Their records showed no such conversations, the bank said. But the Morrows’ lawyers eventually deposed a Bank of America representative in India, a fellow by the name of Sunil Kumar, who had spoken with the Morrows. He admitted that he and his fellow reps all used American names. His was “Brian.”

We are not talking about friendly neighborhood bankers in Miles City giving reasonable advice to their hard-working clients. We’re talking about huge banks buying loans from other, smaller banks and deliberately leading clients into foreclosure, from which the banks reaped endless profits.

Some defenders of Moore’s legislation have tried to shift the blame, saying the so-called mortgage crisis was caused by Democratic policies that loosened up lending practices and lured unqualified borrowers into homeownership.

Consider the Morrows again. There were successful entrepreneurs, but the people they sold their South Carolina business to ran it into the ground and the Morrows, in trying to revive it, got into a short-term financial jam.

They were just the kind of customers a good, local bank would have bent over backward trying to help. Bank of America did everything it could to force them into foreclosure.

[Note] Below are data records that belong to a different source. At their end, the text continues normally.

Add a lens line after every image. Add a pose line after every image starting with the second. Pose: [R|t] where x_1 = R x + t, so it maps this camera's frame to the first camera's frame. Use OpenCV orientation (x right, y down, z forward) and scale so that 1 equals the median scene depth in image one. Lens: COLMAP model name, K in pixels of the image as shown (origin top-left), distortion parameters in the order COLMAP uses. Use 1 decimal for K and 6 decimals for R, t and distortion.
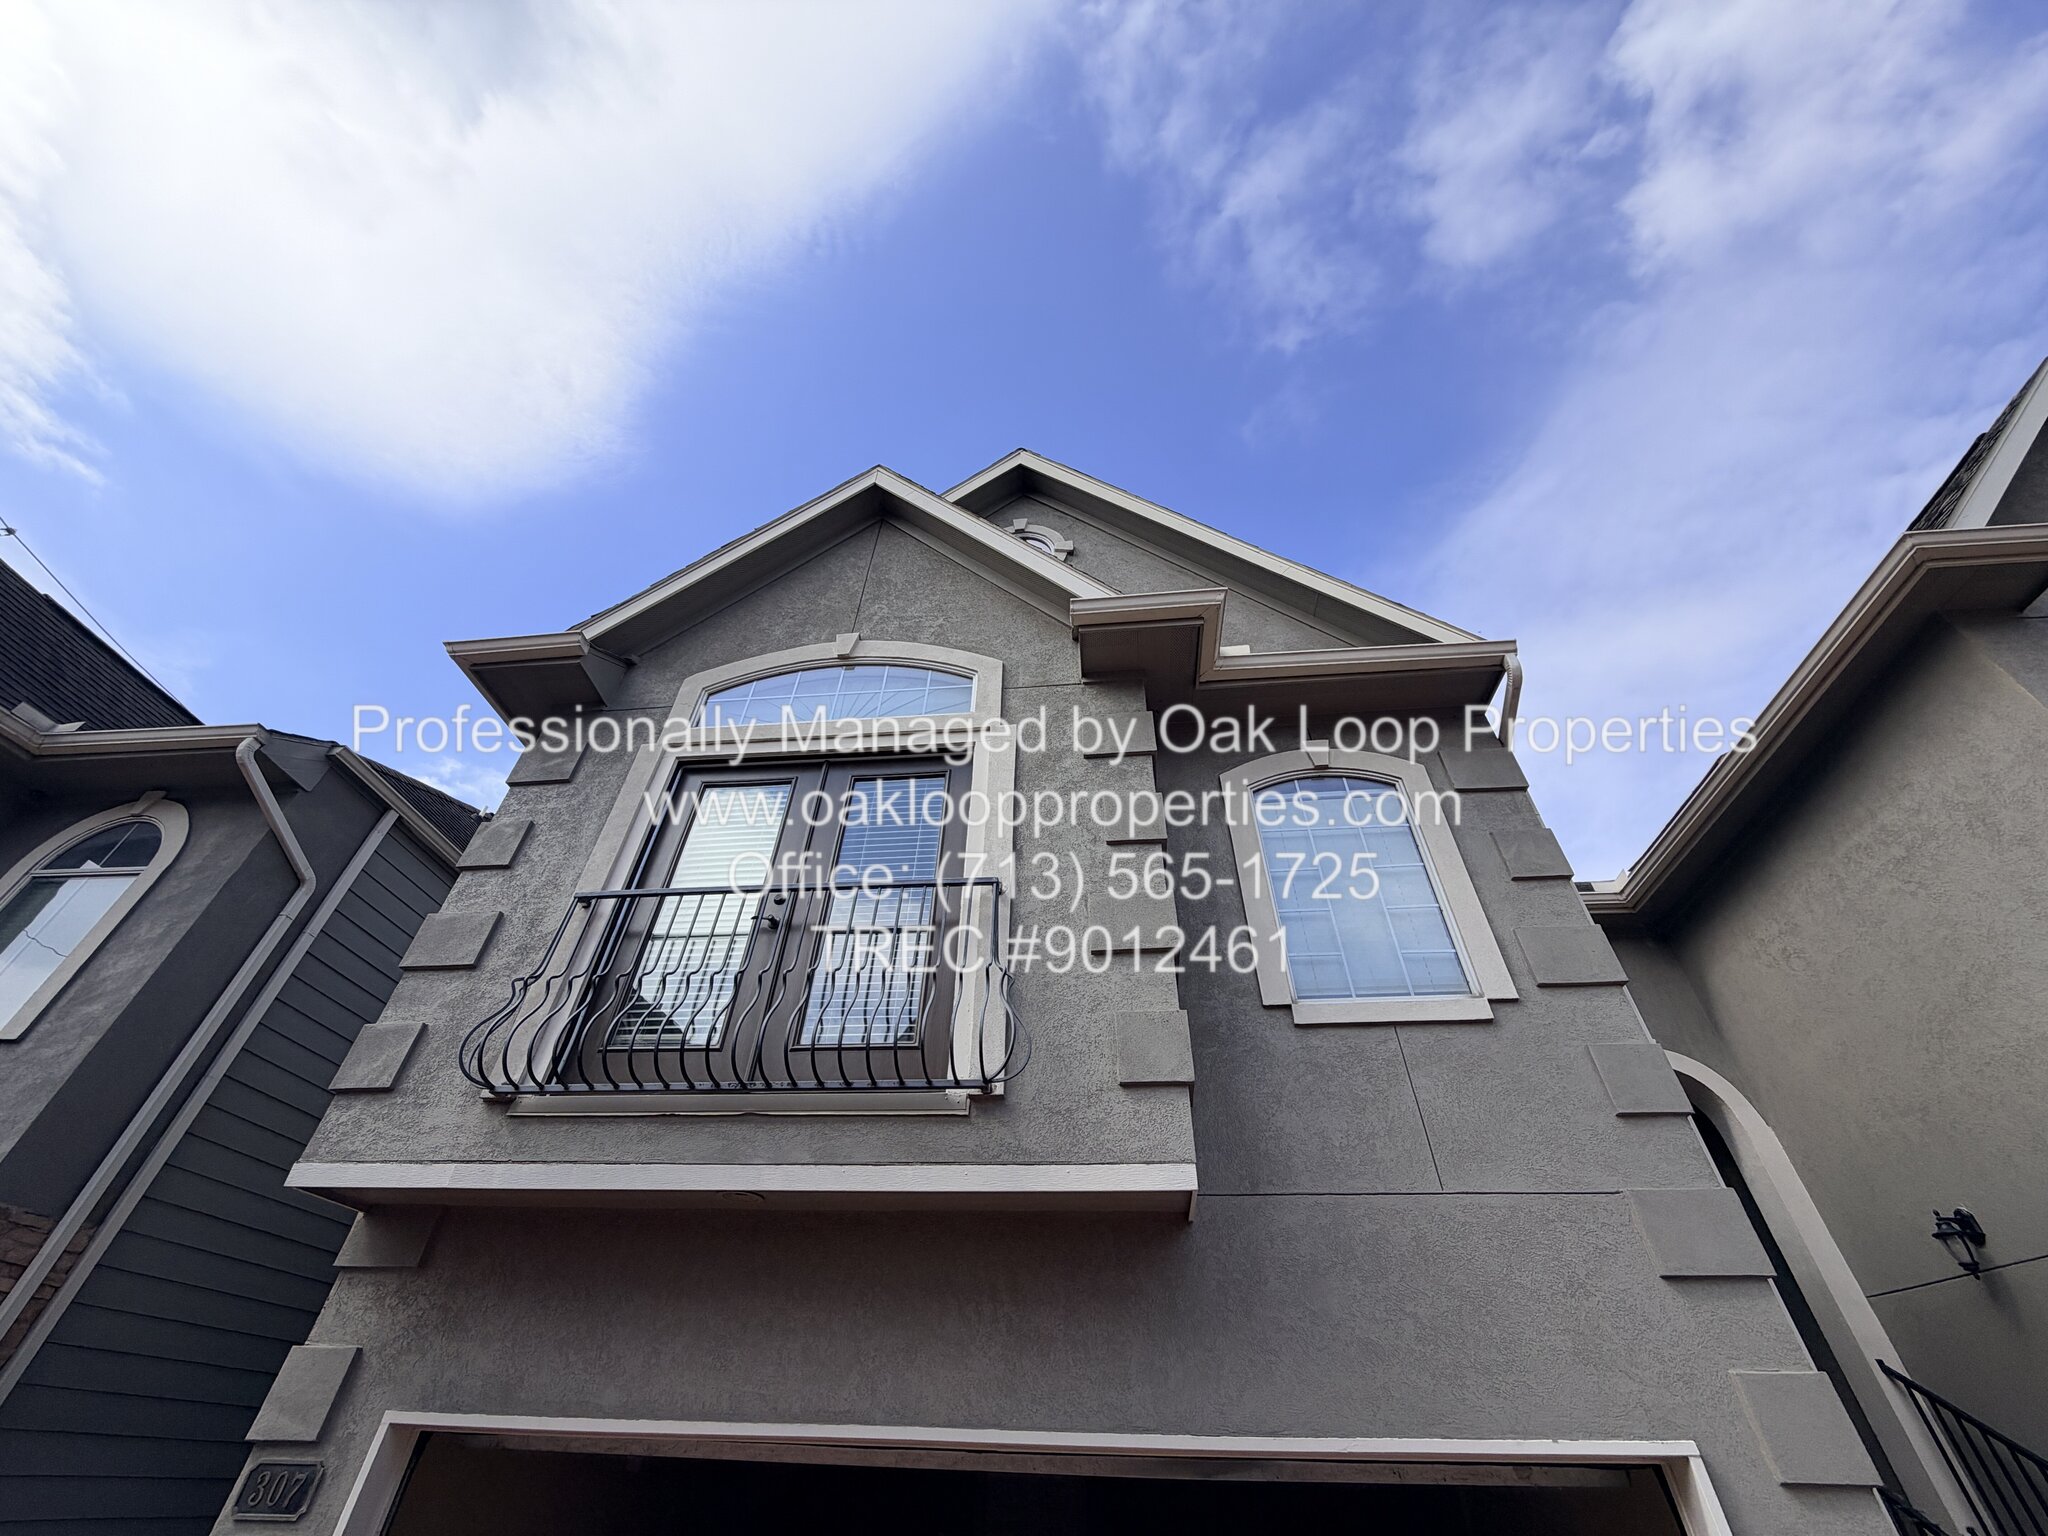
lens RADIAL K [[817.2, 0, 1018.8], [0, 817.2, 769.4], [0, 0, 1]] dist [0.000783, -0.000103]
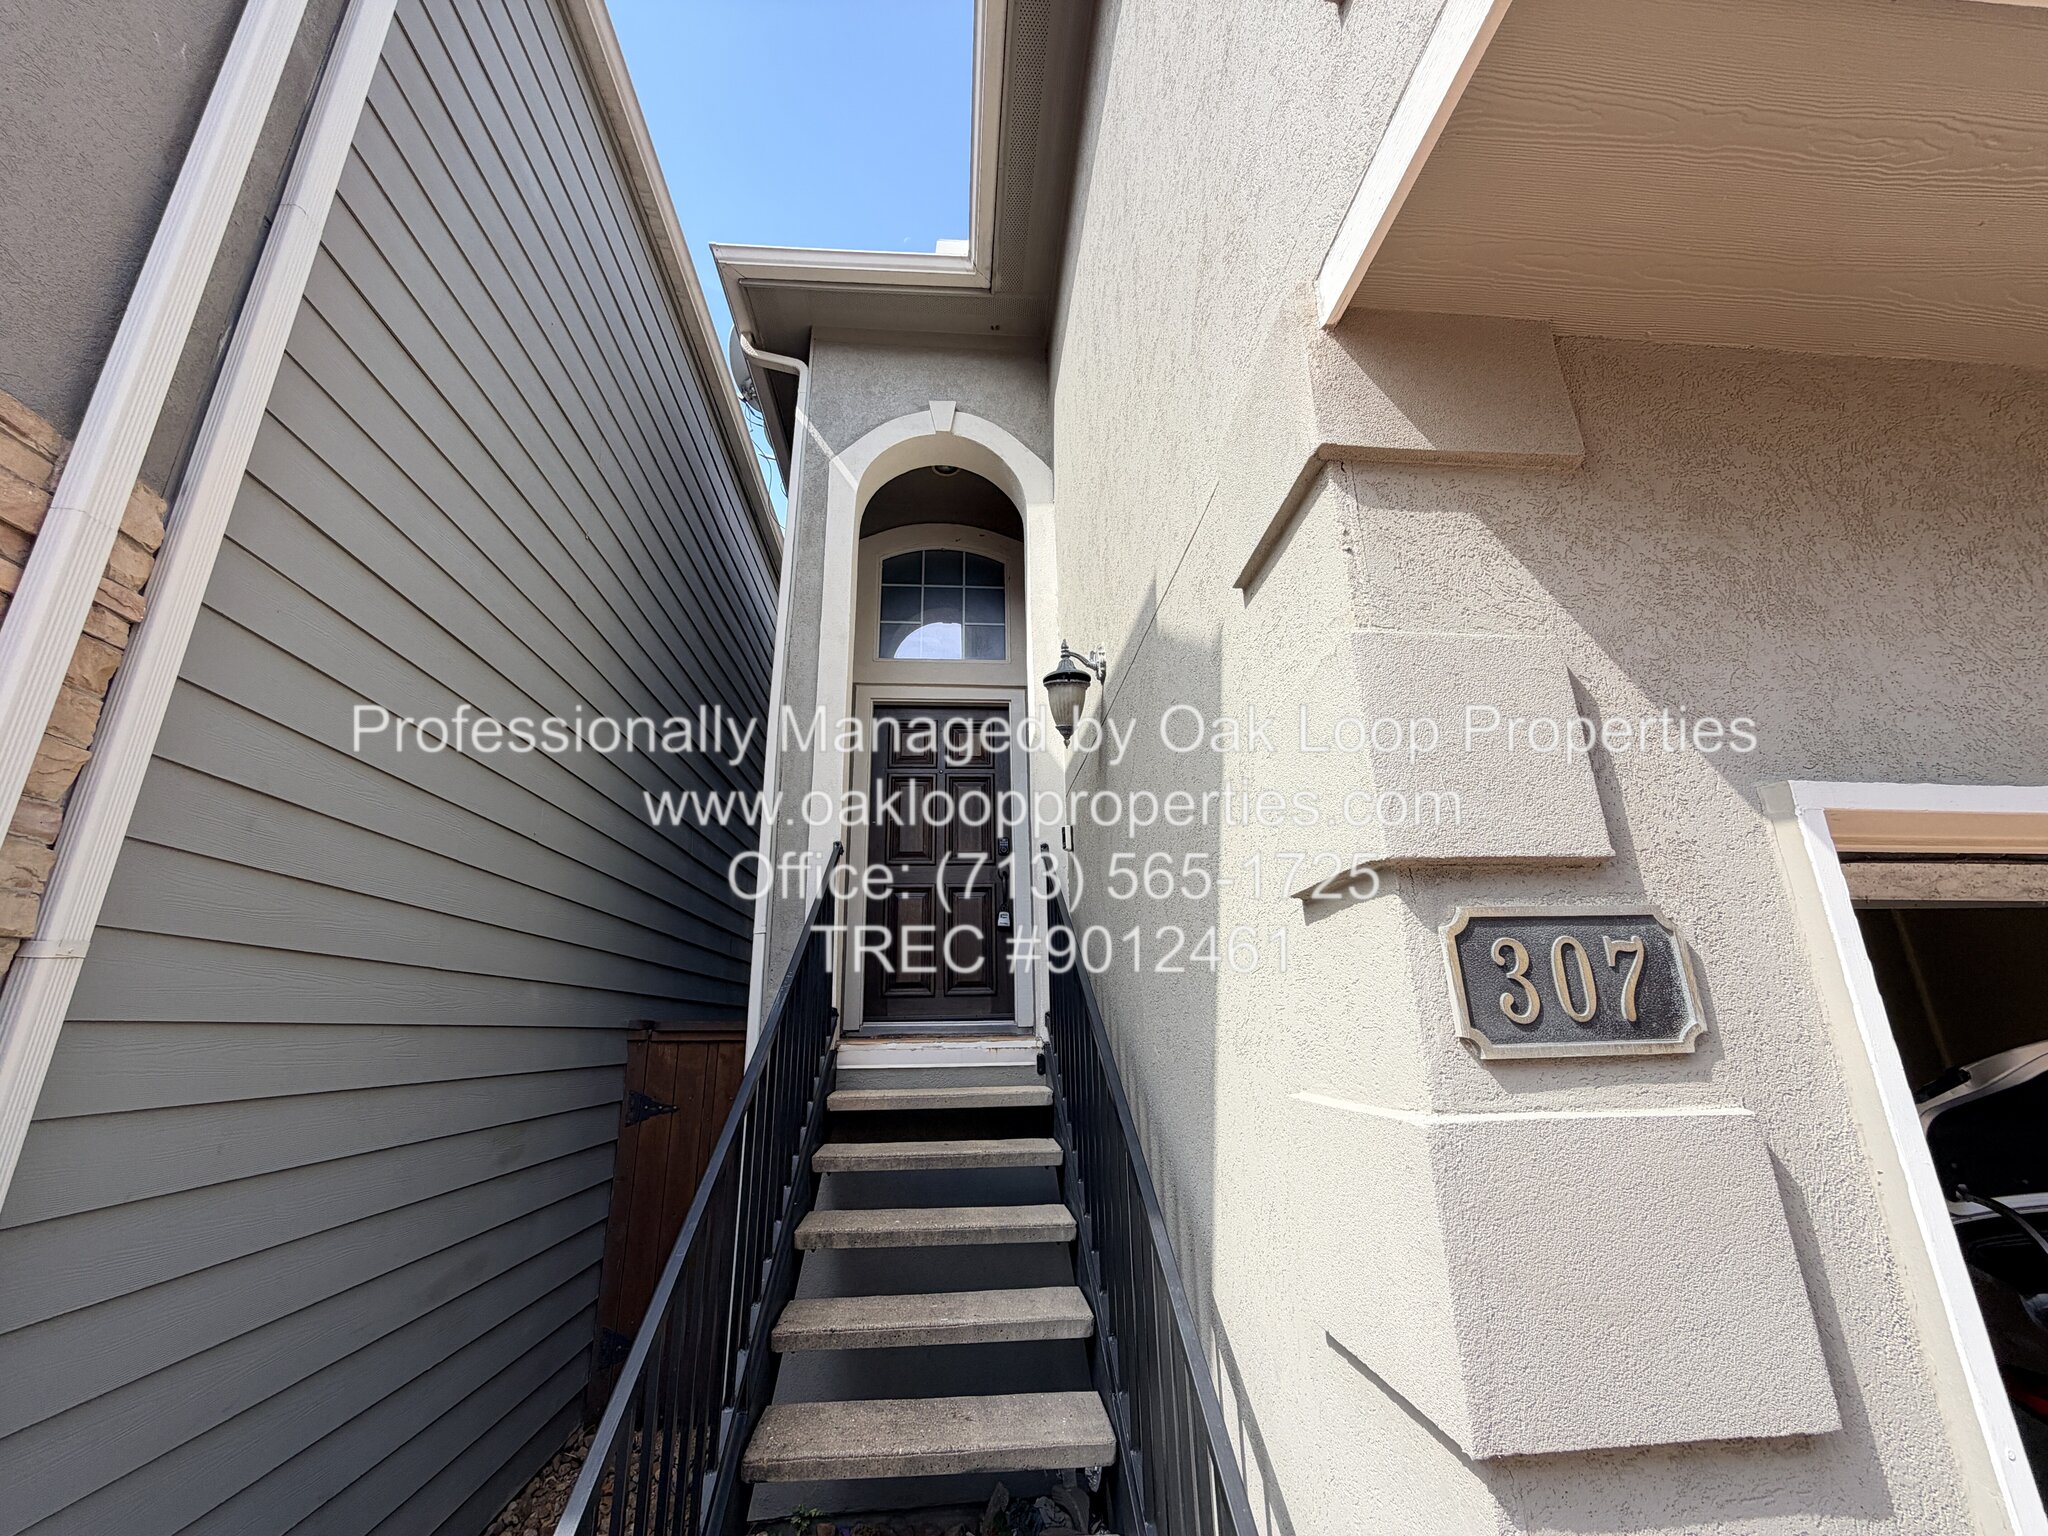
lens RADIAL K [[817.2, 0, 1018.8], [0, 817.2, 769.4], [0, 0, 1]] dist [0.000783, -0.000103]
pose [[0.981533, 0.017097, 0.190530, -1.101371], [-0.092375, 0.914537, 0.393812, 0.661093], [-0.167513, -0.404140, 0.899228, 0.739860]]
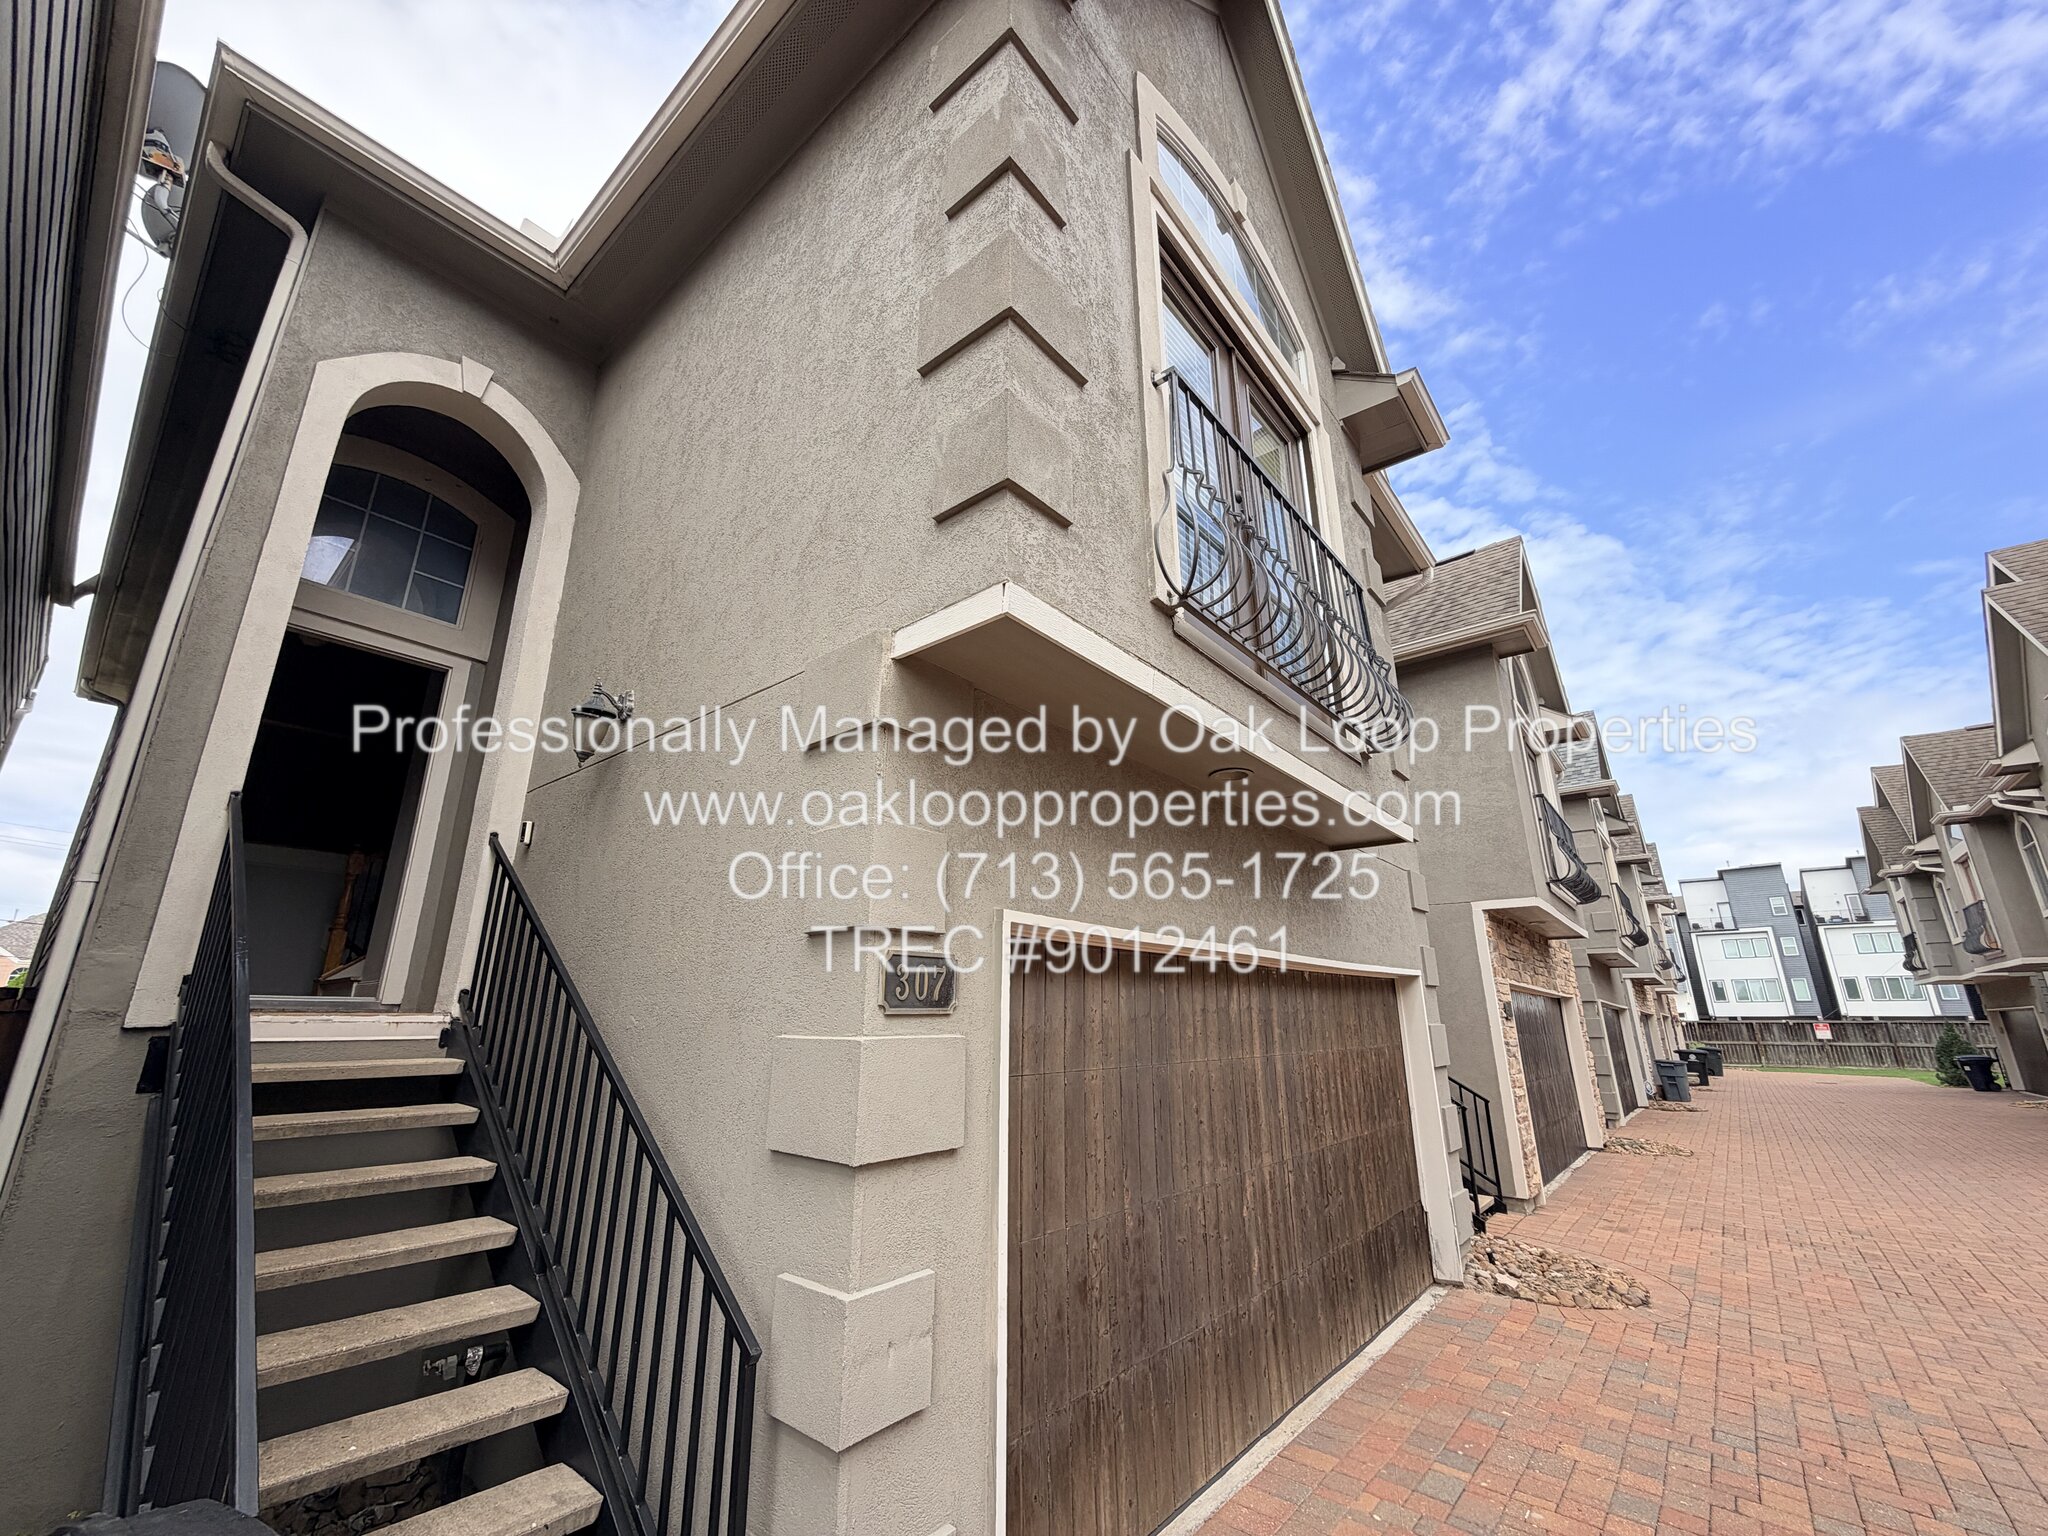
lens RADIAL K [[817.8, 0, 1019.1], [0, 817.8, 769.0], [0, 0, 1]] dist [-0.001080, 0.000535]
pose [[0.554783, 0.218687, 0.802741, -1.412096], [-0.540510, 0.828232, 0.147921, 0.522551], [-0.632507, -0.515953, 0.577691, 0.572151]]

If you need any other reason to oppose this bill, just read Gazette reporter Tom Lutey’s story from last week.

It contained what is likely to go down as the most memorable quote of the 2015 legislative session. It was spoken by attorney Kenneth Lay, who represented Bank of America in the Morrow case before the Supreme Court, and in cases against other Montana homeowners.

Lutey asked Lay why, when he testified in favor of Moore’s bill in front of a Senate committee, he didn’t disclose his relationship with Bank of America, instead introducing himself only as a “Helena lawyer.”

Lay responded: “You need to shut up, dude. I’m not interested in answering any of your questions.”

So that’s the kind of classy person the Bank of America enlists when it is trying to defend its disreputable treatment of our fellow Montanans. We can only hope that some of the legislators who voted to kill Moore’s bill did so partly because they were offended by Lay’s rude eruption. And we can only hope that if the bill is somehow resurrected, Lay continues to lobby for it.

We could tell him, in his own terms, “Dude, you need to keep talking.”